Le dialogue est indispensable particulièrement pendant
l’adolescence où les jeunes risquent de se replier sur
eux-mêmes et de se sentir seuls. Or, dans une famille
monoparentale où de surcroît le seul membre disponible –
le père ou la mère – travaille, on voit mal comment
il pourra s’organiser pour passer du temps avec sa
progéniture. Cette dernière est livrée à elle-même et
est exposée aux vices et à l’influence des amis.
Nelly, qui vivait depuis qu’elle était tout petite avec
son père tient ces propos « je ne sais pas si
j’aurais été une autre personne si ma mère n’était pas
partie car il y a certaines choses que seule une mère
peut comprendre. Moi, je n’en ai pas eu. Ils m’en ont
privée. Je ressens un sentiment d’injustice et ils sont
coupables de m’avoir privée de cette expérience de
l’amour maternel. Je me battrai pour éviter cela à ma
progéniture car c’est une amère expérience ».
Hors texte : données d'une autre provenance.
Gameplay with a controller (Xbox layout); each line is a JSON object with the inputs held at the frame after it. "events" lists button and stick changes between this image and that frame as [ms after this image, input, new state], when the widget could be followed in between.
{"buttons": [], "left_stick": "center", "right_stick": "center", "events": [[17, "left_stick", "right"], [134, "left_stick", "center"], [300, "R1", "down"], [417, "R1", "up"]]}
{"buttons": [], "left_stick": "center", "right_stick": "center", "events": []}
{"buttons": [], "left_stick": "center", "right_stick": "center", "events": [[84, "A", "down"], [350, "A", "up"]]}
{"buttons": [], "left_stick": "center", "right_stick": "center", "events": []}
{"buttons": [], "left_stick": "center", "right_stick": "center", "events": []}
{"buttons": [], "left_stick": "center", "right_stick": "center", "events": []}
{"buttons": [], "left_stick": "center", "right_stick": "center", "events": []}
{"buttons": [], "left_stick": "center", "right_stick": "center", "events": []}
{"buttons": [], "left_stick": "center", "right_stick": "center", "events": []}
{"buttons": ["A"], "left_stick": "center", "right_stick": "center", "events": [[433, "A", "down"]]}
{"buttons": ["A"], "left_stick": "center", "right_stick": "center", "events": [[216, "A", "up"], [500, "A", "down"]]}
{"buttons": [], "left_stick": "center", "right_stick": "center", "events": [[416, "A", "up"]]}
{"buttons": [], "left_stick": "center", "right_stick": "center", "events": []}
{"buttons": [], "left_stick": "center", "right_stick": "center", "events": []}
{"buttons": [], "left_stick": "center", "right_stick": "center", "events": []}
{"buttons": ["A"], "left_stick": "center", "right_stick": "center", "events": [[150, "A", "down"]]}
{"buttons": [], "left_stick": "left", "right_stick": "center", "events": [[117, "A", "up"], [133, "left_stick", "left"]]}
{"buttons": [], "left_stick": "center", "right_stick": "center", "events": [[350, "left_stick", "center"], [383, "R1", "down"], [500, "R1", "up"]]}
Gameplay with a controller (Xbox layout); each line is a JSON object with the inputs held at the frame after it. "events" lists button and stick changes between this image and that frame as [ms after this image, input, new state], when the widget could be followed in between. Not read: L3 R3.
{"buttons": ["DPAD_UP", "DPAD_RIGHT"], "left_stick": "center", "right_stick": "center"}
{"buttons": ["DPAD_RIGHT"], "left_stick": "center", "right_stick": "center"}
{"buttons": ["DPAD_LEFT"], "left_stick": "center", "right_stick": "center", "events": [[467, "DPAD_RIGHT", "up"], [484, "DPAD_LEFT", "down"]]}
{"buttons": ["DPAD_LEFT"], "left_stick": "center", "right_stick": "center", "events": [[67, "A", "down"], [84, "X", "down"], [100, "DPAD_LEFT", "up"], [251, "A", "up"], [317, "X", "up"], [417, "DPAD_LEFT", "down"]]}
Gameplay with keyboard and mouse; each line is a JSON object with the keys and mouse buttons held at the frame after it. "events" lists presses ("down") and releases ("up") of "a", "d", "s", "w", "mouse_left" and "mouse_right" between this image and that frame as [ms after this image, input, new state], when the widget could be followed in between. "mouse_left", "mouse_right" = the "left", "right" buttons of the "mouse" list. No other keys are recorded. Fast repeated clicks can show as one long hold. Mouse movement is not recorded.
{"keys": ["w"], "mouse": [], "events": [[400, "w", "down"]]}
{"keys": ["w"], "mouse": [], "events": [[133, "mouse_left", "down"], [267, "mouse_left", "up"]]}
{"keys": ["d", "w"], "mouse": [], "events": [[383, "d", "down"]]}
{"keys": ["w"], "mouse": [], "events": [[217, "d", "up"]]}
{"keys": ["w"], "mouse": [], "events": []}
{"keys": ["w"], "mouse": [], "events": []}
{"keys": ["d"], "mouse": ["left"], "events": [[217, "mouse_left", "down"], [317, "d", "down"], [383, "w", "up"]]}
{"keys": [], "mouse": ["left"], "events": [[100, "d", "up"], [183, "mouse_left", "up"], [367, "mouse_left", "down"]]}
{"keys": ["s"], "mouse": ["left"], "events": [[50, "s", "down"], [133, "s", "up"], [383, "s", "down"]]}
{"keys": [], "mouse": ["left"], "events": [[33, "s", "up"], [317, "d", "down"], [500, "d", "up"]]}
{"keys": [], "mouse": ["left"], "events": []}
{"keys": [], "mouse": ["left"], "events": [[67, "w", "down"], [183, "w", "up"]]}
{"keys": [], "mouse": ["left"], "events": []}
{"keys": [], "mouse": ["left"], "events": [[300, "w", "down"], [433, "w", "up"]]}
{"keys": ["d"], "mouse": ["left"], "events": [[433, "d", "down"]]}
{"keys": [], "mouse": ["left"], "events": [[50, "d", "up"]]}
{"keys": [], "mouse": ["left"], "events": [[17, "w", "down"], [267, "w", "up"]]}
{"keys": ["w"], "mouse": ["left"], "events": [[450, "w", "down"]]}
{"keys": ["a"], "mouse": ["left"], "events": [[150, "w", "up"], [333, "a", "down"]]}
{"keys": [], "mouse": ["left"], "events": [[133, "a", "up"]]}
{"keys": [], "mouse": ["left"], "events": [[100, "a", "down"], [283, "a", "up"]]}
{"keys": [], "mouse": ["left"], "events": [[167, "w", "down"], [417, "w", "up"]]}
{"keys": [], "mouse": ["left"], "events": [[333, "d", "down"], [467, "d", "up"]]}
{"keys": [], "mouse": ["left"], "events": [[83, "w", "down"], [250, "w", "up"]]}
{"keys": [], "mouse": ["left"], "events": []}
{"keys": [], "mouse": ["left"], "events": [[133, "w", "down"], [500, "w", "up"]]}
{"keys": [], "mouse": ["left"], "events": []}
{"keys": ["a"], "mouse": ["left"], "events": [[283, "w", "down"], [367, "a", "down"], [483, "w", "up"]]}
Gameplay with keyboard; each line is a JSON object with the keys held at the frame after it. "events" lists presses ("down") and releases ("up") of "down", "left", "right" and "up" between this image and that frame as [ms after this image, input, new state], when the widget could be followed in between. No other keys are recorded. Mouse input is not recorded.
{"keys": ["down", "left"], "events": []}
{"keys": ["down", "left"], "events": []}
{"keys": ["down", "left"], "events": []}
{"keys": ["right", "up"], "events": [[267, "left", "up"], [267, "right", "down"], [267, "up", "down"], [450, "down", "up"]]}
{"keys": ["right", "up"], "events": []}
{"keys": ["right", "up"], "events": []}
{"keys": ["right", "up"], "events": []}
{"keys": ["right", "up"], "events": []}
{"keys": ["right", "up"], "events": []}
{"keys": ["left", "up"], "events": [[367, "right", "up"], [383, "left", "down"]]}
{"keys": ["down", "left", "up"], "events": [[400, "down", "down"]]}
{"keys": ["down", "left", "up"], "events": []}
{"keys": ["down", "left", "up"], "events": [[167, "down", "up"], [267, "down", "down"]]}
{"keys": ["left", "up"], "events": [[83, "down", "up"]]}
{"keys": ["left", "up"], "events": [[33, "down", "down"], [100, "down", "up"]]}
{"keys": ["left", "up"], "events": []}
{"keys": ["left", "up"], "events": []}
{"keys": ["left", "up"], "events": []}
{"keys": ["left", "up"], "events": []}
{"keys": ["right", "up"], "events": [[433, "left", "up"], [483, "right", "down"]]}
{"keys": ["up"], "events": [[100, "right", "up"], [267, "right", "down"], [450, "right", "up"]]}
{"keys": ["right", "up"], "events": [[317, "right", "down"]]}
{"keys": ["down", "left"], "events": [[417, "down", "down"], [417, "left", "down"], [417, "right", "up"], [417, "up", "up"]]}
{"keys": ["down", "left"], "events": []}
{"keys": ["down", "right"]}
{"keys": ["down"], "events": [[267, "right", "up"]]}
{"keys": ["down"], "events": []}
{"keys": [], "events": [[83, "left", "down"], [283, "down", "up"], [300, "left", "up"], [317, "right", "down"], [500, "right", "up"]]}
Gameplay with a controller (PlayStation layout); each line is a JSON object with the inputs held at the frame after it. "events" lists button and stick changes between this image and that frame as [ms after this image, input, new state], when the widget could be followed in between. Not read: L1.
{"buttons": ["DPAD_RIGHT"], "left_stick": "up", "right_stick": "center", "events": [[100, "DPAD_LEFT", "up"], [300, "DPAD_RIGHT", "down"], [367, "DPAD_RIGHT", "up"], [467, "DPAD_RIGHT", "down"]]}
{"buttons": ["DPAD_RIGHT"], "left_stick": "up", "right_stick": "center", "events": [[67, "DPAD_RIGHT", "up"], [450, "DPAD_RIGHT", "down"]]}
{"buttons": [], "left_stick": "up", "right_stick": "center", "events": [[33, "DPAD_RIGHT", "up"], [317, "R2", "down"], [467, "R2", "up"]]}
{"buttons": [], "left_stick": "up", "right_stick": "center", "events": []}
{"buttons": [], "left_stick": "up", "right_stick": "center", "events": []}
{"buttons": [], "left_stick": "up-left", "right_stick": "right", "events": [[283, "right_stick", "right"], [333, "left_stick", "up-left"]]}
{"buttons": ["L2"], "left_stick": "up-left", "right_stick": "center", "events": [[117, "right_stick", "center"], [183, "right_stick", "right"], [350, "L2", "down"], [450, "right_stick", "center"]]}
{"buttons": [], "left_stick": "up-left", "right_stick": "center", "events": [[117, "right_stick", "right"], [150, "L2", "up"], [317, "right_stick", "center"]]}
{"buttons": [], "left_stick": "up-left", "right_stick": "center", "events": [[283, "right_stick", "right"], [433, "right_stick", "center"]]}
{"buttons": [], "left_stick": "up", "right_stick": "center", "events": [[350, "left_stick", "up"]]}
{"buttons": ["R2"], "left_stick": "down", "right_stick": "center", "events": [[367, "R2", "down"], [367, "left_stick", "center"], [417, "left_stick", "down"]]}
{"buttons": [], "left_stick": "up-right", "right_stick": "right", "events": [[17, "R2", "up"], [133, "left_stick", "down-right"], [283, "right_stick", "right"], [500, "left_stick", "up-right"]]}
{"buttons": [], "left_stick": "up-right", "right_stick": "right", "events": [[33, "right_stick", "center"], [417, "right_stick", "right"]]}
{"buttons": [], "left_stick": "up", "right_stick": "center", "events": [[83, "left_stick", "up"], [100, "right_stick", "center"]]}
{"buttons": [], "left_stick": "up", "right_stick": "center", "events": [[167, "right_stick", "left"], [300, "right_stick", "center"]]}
L’absence d’un parent – père ou mère - dans une cellule
familiale peut avoir des conséquences désastreuses. Les
parents ne se rendent pas compte qu’un garçon ou une
fille qui est peu discipliné aura du mal à s’autodiscipliner.
C’est pourquoi les parents qui pensent s’être éloignés
de leurs enfants doivent prendre des mesures pour
renouer avec eux, conversation après conversation. La
culture de l’unité familiale doit être sauvegardée pour
le plein épanouissement de l’individu.